| DATASET EXCERPTS |
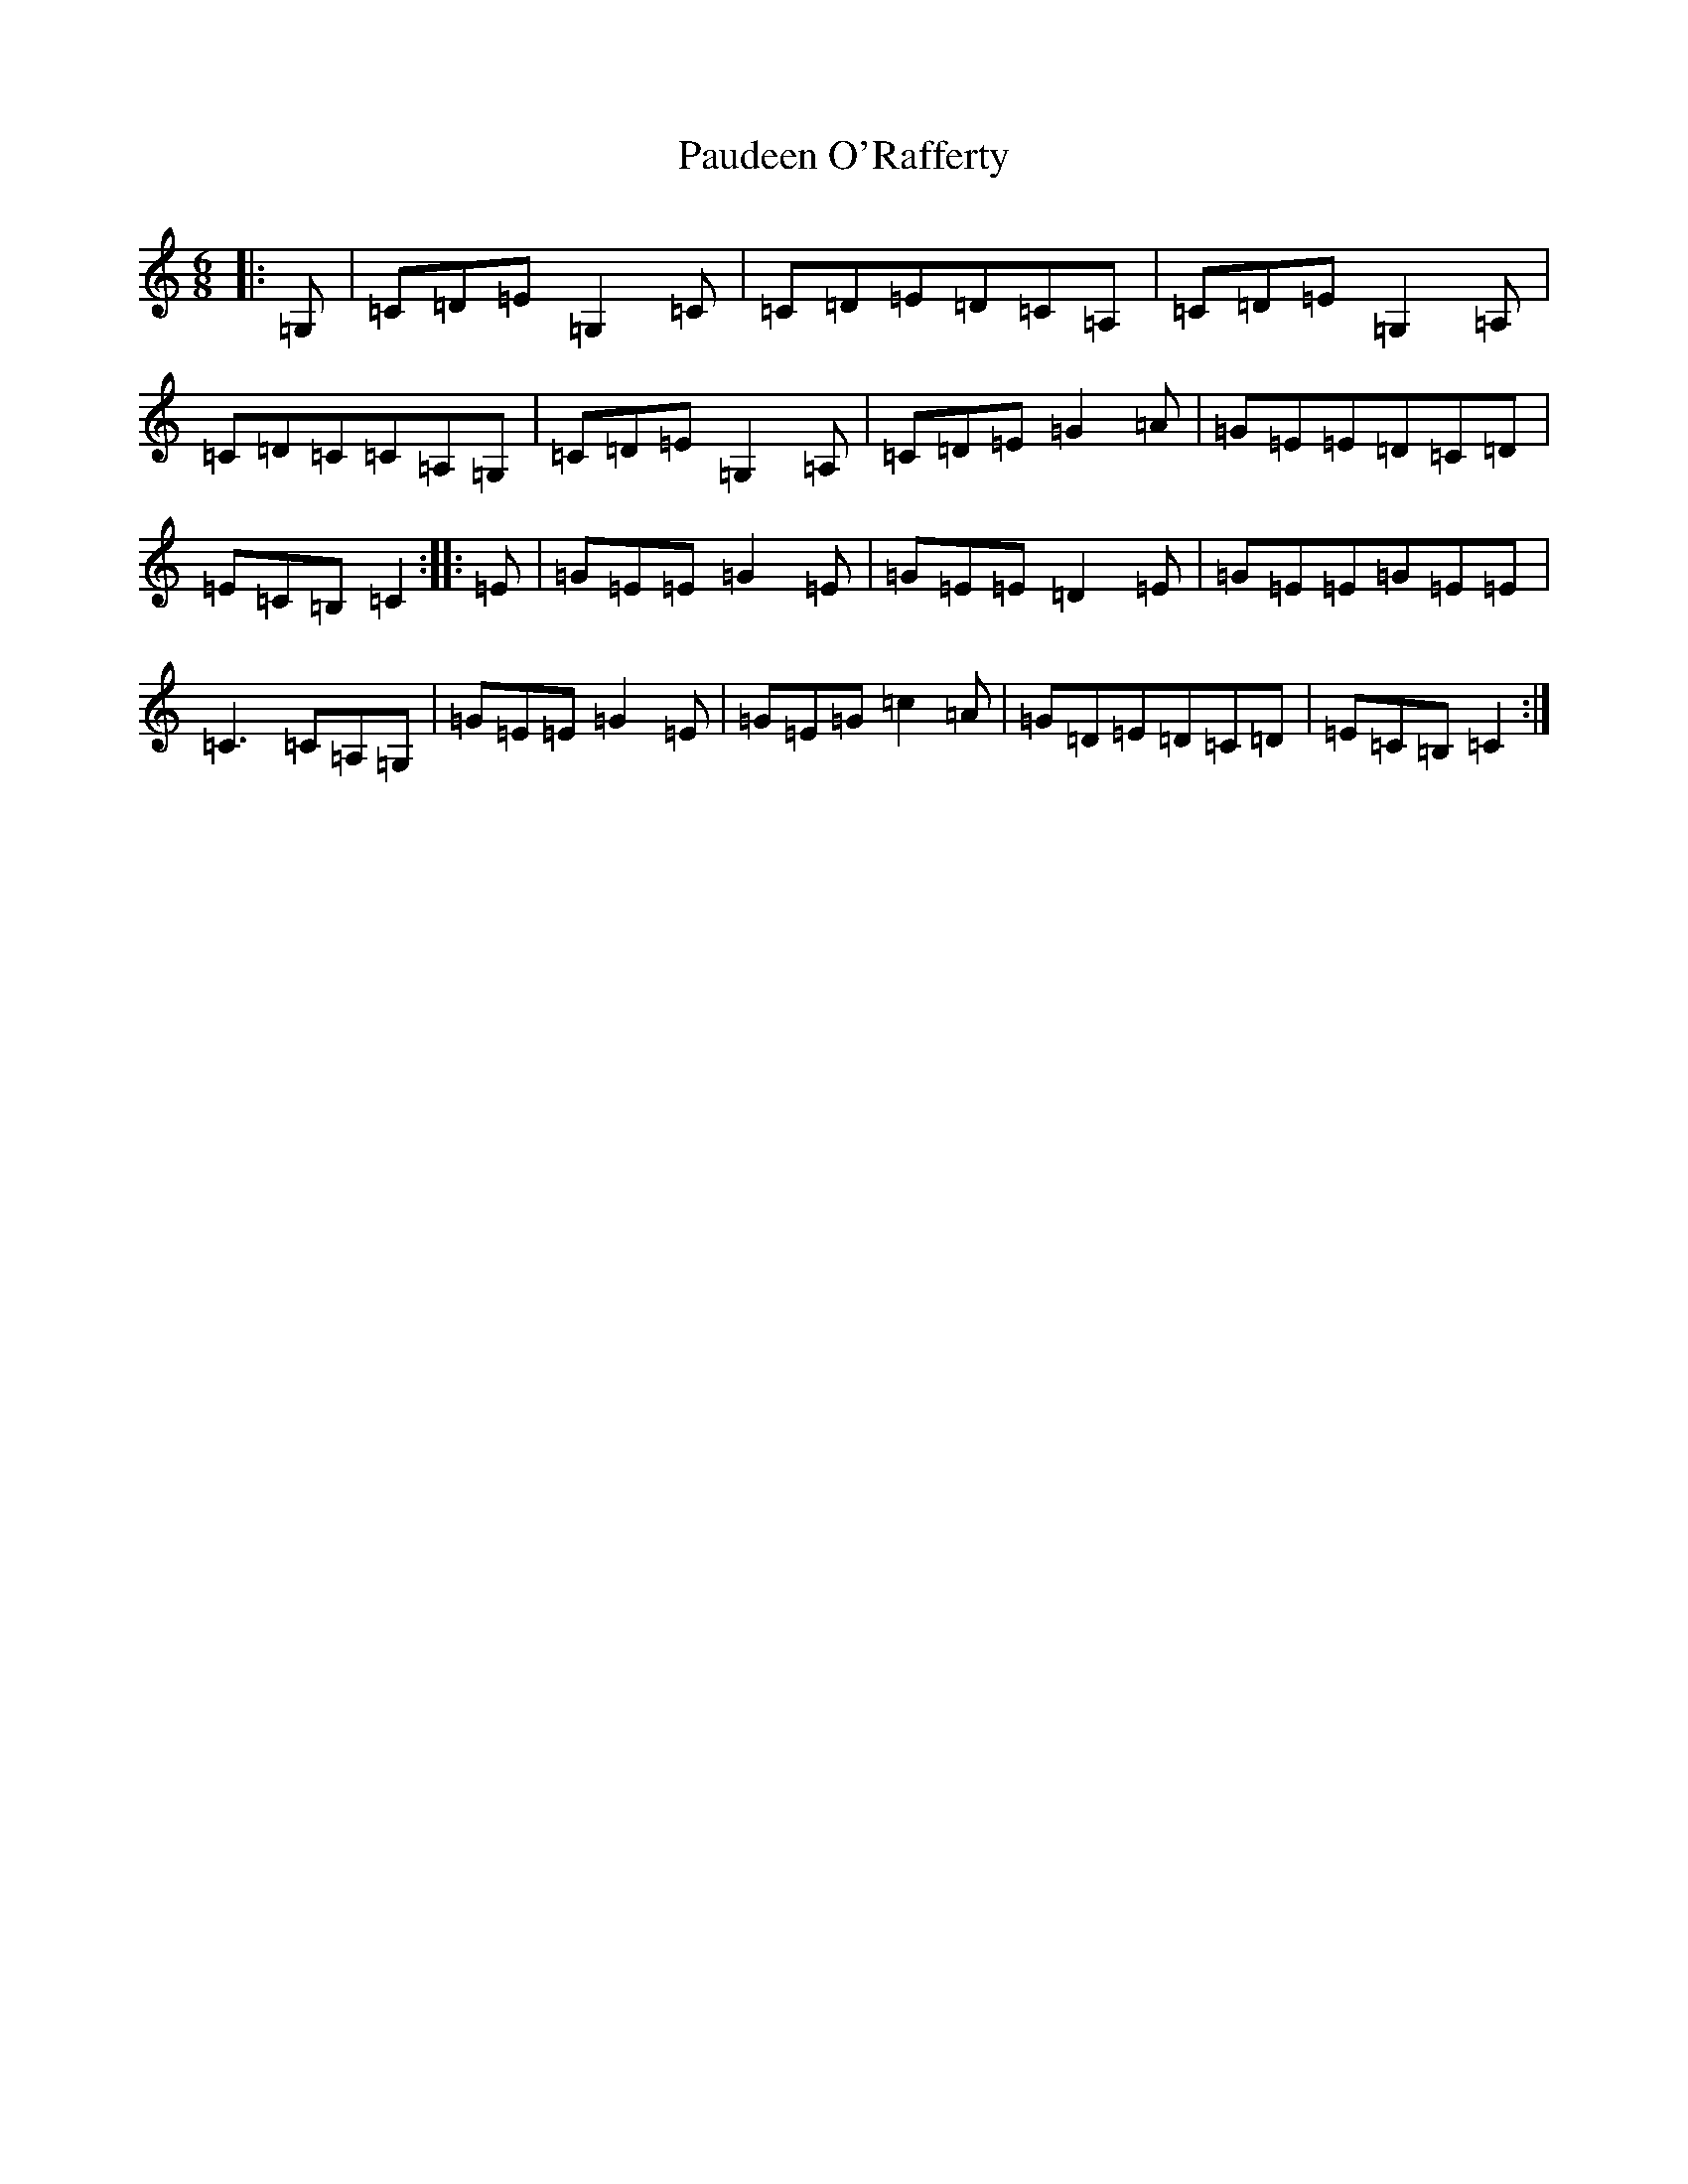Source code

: X: 16632
T: Paudeen O'Rafferty
S: https://thesession.org/tunes/9657#setting4082
R: jig
M:6/8
L:1/8
K: C Major
|:=G,|=C=D=E=G,2=C|=C=D=E=D=C=A,|=C=D=E=G,2=A,|=C=D=C=C=A,=G,|=C=D=E=G,2=A,|=C=D=E=G2=A|=G=E=E=D=C=D|=E=C=B,=C2:||:=E|=G=E=E=G2=E|=G=E=E=D2=E|=G=E=E=G=E=E|=C3=C=A,=G,|=G=E=E=G2=E|=G=E=G=c2=A|=G=D=E=D=C=D|=E=C=B,=C2:|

| TASK ITEM |
Only the text of the listing above is wanted, transcribed exactly, without its images.

| TASK OUTPUT |
Source code

: X: 16632
T: Paudeen O'Rafferty
S: https://thesession.org/tunes/9657#setting4082
R: jig
M:6/8
L:1/8
K: C Major
|:=G,|=C=D=E=G,2=C|=C=D=E=D=C=A,|=C=D=E=G,2=A,|=C=D=C=C=A,=G,|=C=D=E=G,2=A,|=C=D=E=G2=A|=G=E=E=D=C=D|=E=C=B,=C2:||:=E|=G=E=E=G2=E|=G=E=E=D2=E|=G=E=E=G=E=E|=C3=C=A,=G,|=G=E=E=G2=E|=G=E=G=c2=A|=G=D=E=D=C=D|=E=C=B,=C2:|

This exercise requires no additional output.